The New Delhi-based Centre for Science and Environment (CSE), which released a report on packaged foods on Tuesday, found that most fast food items being sold in India have levels of salt and fat much higher than the thresholds set by India’s food regulator – the Food Safety and Standards Authority of India (FSSAI).
The Environment Monitoring Laboratory of CSE tested salt, fat, trans fats, and carbohydrates in 33 popular junk foods, which include 14 samples of chips, namkeen (snack), instant noodles and instant soup, and 19 samples of burgers, fries, fried chicken, pizza, sandwiches, and wraps – widely sold and consumed across country.
The research found that one of the packaged foods – Too Yumm Multigrain Chips – had the maximum salt content of 1 gram in a 30 gram packet, which is double a day’s allowance of salt.
Similarly, several US brands such as McDonald’s, Dominos, Pizza Hut, and Subway all violated the threshold limits for salts in their ready-to-eat products.
Indian brand Haldiram’s Classic Nut Crackers, instant noodles, and soups also showed “very high” salt content.
The research pointed out that the food industry opposed notification of draft regulation because it would expose how bad their food is.
Director General of the CSE Sunita Narain said: “Consumers have the right to know the content of the package. But our food regulator, the FSSAI, is dragging its feet and has not notified its own draft labelling regulation. This is clearly because of pressure from the powerful food industry".
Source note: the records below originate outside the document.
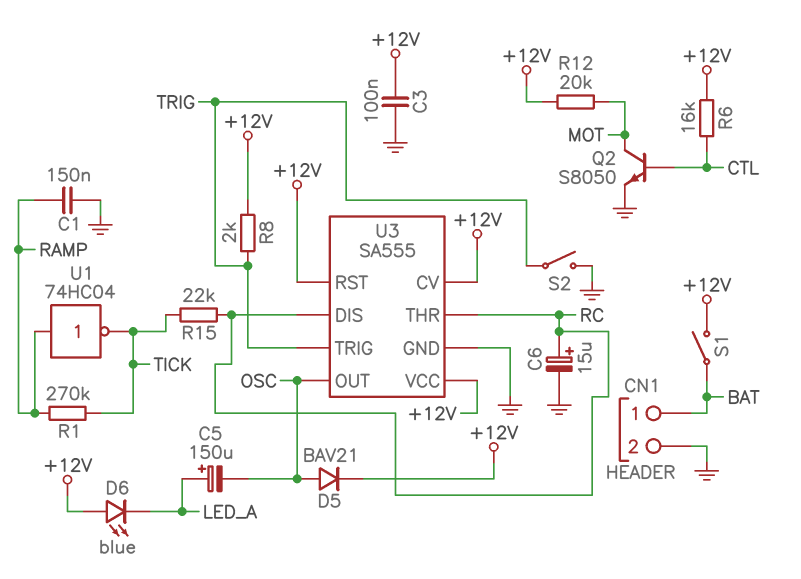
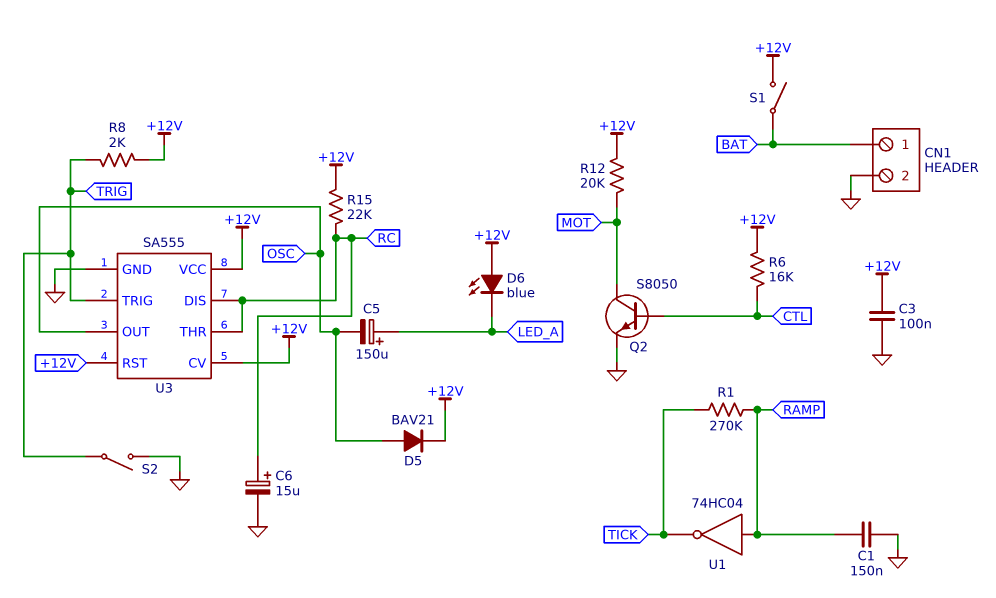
R15: 22k (RC, TICK) -> 22k (+12V, RC)

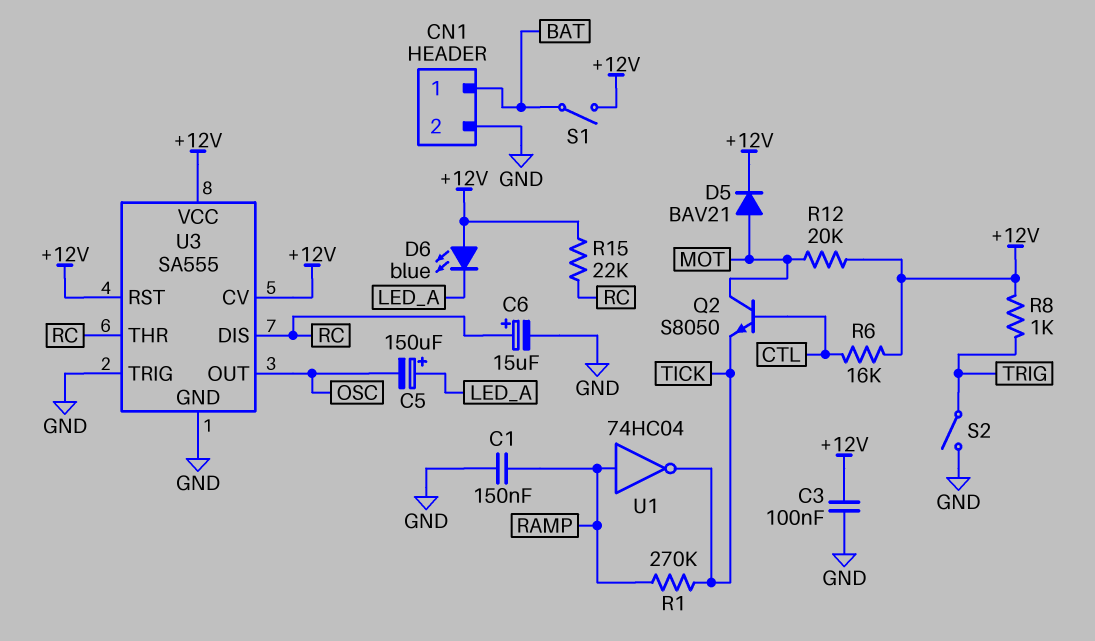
D5: diode BAV21 (A OSC, K +12V) -> diode BAV21 (A MOT, K +12V)
Q2: NPN S8050 (B CTL, C MOT, E GND) -> NPN S8050 (B CTL, C MOT, E TICK)
R8: 2k (+12V, TRIG) -> 1k (+12V, TRIG)
U3 pin TRIG: TRIG -> GND

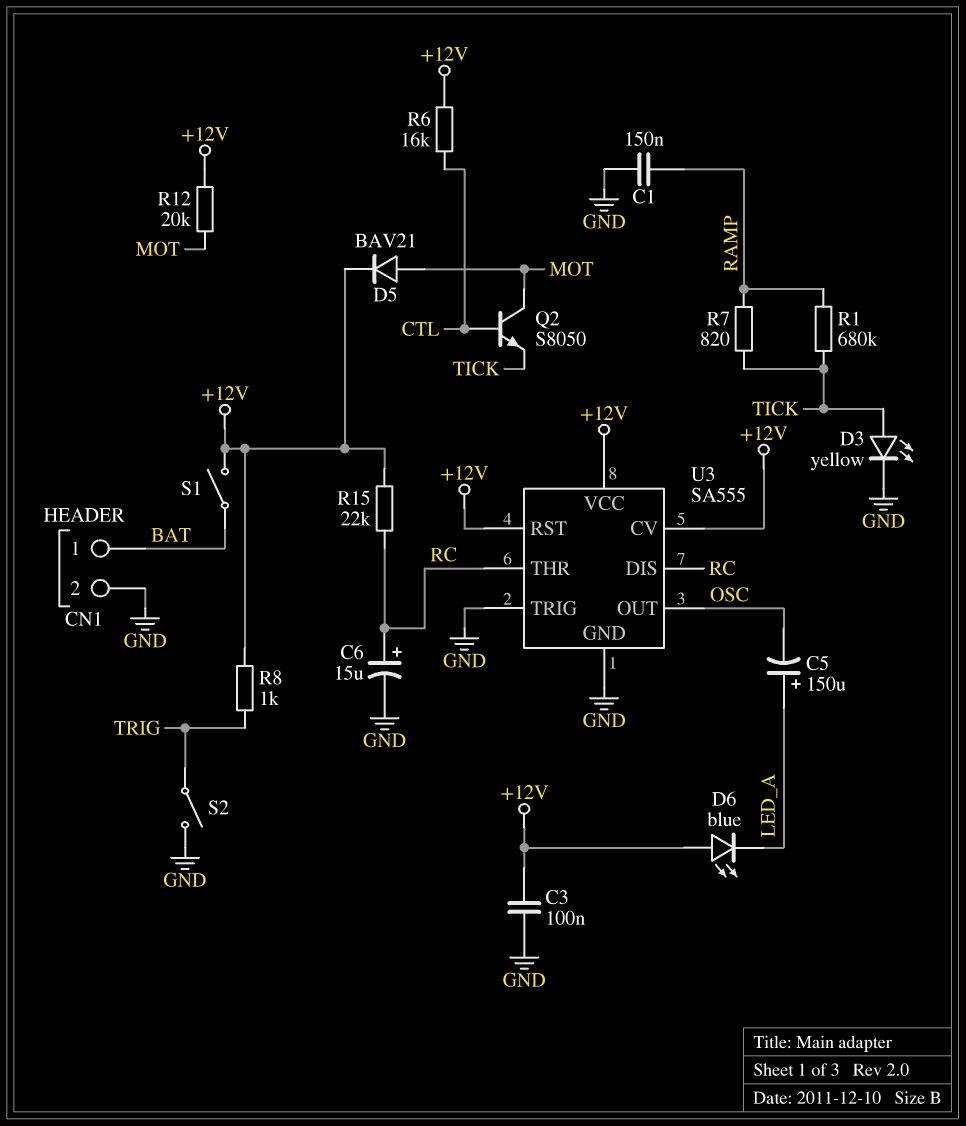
D3: none -> LED yellow (A TICK, K GND)
R1: 270k (RAMP, TICK) -> 680k (RAMP, TICK)
R7: none -> 820 (RAMP, TICK)
U1: NOT 74HC04 (in RAMP, out TICK) -> none

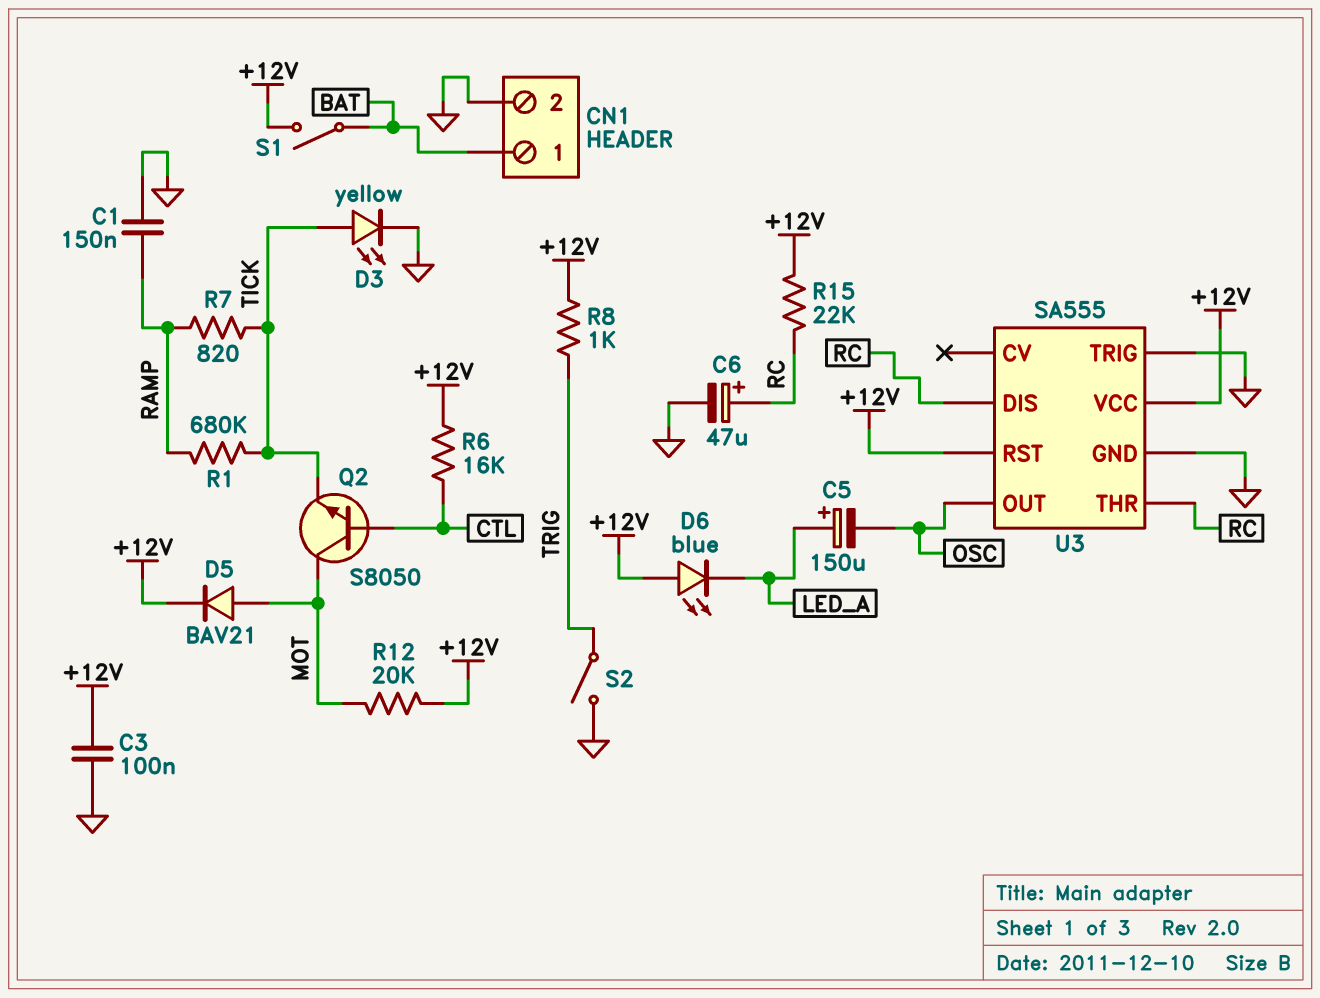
C6: 15uF (plus RC, minus GND) -> 47uF (plus RC, minus GND)
U3 pin CV: +12V -> none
CSE researchers point out that the FSSAI’s much-diluted July 2019 draft notification includes a provision for labelling food, based on thresholds – although even this “much-diluted draft” has not been notified, they claimed.
The CSE, accusing multi-national firms of adopting dual standards for developing countries, found high levels of toxic pesticides and insecticides in soft drinks, which could cause cancer, birth defects, and damage the nervous system.
Market leaders Coca-Cola and Pepsi had almost similar concentrations of pesticide residues it said and added that the two soft drink brands sold in the US didn’t contain pesticides.
“They didn’t (contain pesticides). This only goes to show the companies were following dual standards”, the research organisation concluded.